Managing Covid-19

Coronavirus Business Interruption Loan Scheme 2.0: "The Overhaul"

Published on 3rd Apr 2020

Amid concerns that SMEs were being denied access to the Coronavirus Business Interruption Loan Scheme and that a 'squeezed middle' were being left out of the emergency funding measures altogether, the Chancellor, Rishi Sunak, has announced measures aimed at speeding up decision making within banks and expanding the reach of the scheme to ensure that UK businesses can access the emergency funding they need.


What is CBILS?

The temporary Coronavirus Business Interruption Loan Scheme ("CBILS") is part of a wider package of government support for UK businesses and employees during the COVID-19 outbreak. CBILS seeks to provide financial support to smaller businesses across the UK that are feeling the impact of the COVID-19 outbreak on their revenue and cash flows.

How does it work?

The British Business Bank operates CBILS through its accredited lenders. There are over 40 accredited lenders that are able to offer the scheme, including: high street banks, challenger banks, asset-based lenders and smaller specialist local lenders.
--------------------------------------------------
> _Aim of the task_:
In the CBILS update, which organization operates the scheme through its accredited lenders?
--------------------------------------------------
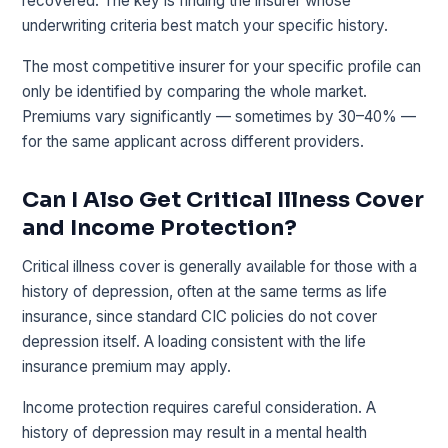
recovered. The key is finding the insurer whose
underwriting criteria best match your specific history.
The most competitive insurer for your specific profile can
only be identified by comparing the whole market.
Premiums vary significantly — sometimes by 30–40% —
for the same applicant across different providers.
Can I Also Get Critical Illness Cover
and Income Protection?
Critical illness cover is generally available for those with a
history of depression, often at the same terms as life
insurance, since standard CIC policies do not cover
depression itself. A loading consistent with the life
insurance premium may apply.
Income protection requires careful consideration. A
history of depression may result in a mental health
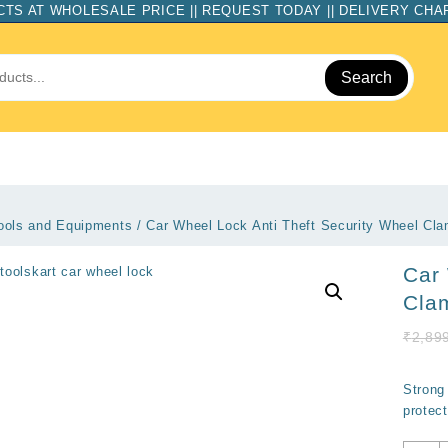
TS AT WHOLESALE PRICE || REQUEST TODAY || DELIVERY CH
Search
ools and Equipments
/ Car Wheel Lock Anti Theft Security Wheel Cl
Car 
Cla
₹
2,89
Strong 
protect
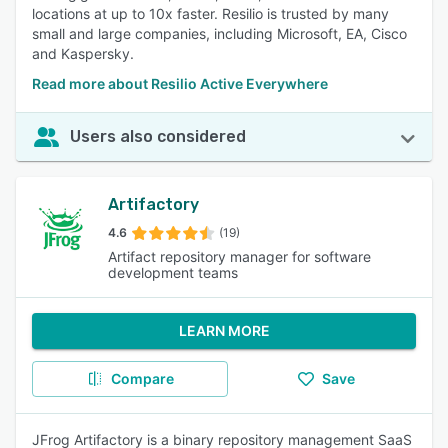
locations at up to 10x faster. Resilio is trusted by many
small and large companies, including Microsoft, EA, Cisco
and Kaspersky.
Read more about Resilio Active Everywhere
Users also considered
Artifactory
4.6
(19)
Artifact repository manager for software
development teams
LEARN MORE
Compare
Save
JFrog Artifactory is a binary repository management SaaS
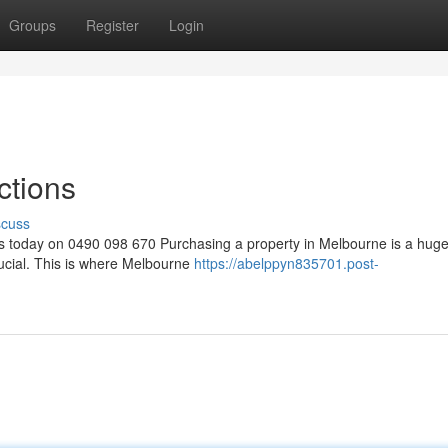
Groups
Register
Login
ctions
scuss
s today on 0490 098 670 Purchasing a property in Melbourne is a hug
rucial. This is where Melbourne
https://abelppyn835701.post-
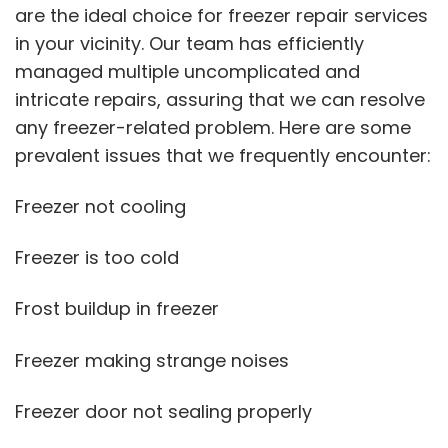
are the ideal choice for freezer repair services
in your vicinity. Our team has efficiently
managed multiple uncomplicated and
intricate repairs, assuring that we can resolve
any freezer-related problem. Here are some
prevalent issues that we frequently encounter:
Freezer not cooling
Freezer is too cold
Frost buildup in freezer
Freezer making strange noises
Freezer door not sealing properly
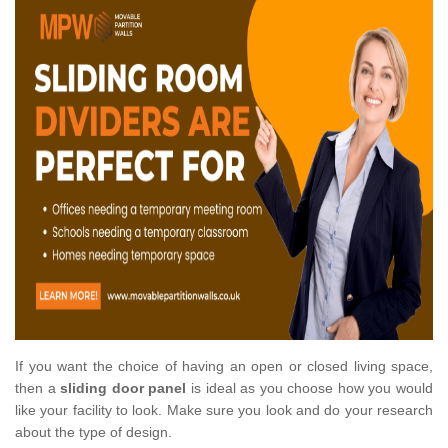
If you want the choice of having an open or closed living space,
then a
sliding door panel
is ideal as you choose how you would
like your facility to look. Make sure you look and do your research
about the type of design.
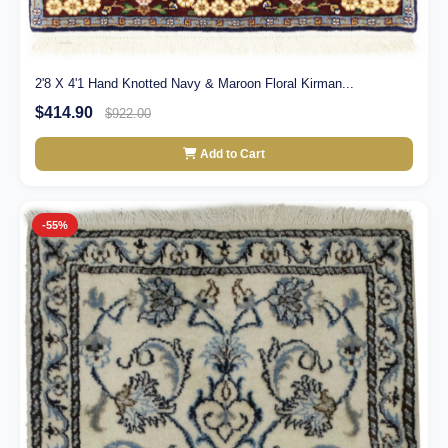
2'8 X 4'1 Hand Knotted Navy & Maroon Floral Kirman...
$414.90
$922.00
Add to Cart
-55%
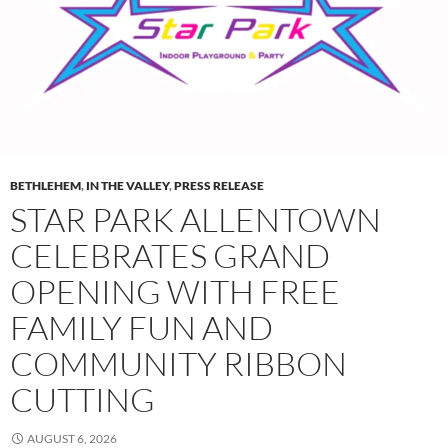
BETHLEHEM
,
IN THE VALLEY
,
PRESS RELEASE
STAR PARK ALLENTOWN
CELEBRATES GRAND
OPENING WITH FREE
FAMILY FUN AND
COMMUNITY RIBBON
CUTTING
AUGUST 6, 2026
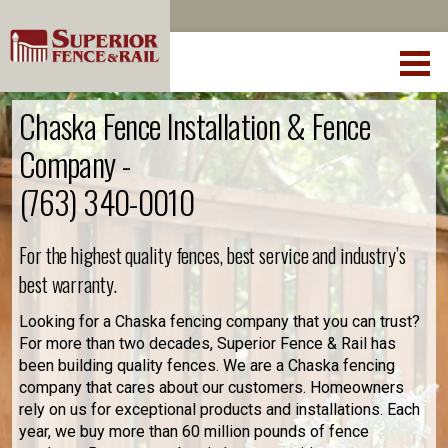
Chaska Fence Installation & Fence
Company -
(763) 340-0010
For the highest quality fences, best service and industry’s
best warranty.
Looking for a Chaska fencing company that you can trust?
For more than two decades, Superior Fence & Rail has
been building quality fences. We are a Chaska fencing
company that cares about our customers. Homeowners
rely on us for exceptional products and installations. Each
year, we buy more than 60 million pounds of fence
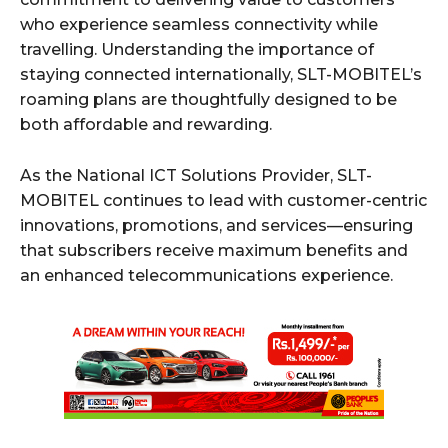
who experience seamless connectivity while
travelling. Understanding the importance of
staying connected internationally, SLT-MOBITEL’s
roaming plans are thoughtfully designed to be
both affordable and rewarding.
As the National ICT Solutions Provider, SLT-
MOBITEL continues to lead with customer-centric
innovations, promotions, and services—ensuring
that subscribers receive maximum benefits and
an enhanced telecommunications experience.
--------------------------------------------------
> _Answer for this exercise_:
The British Business Bank.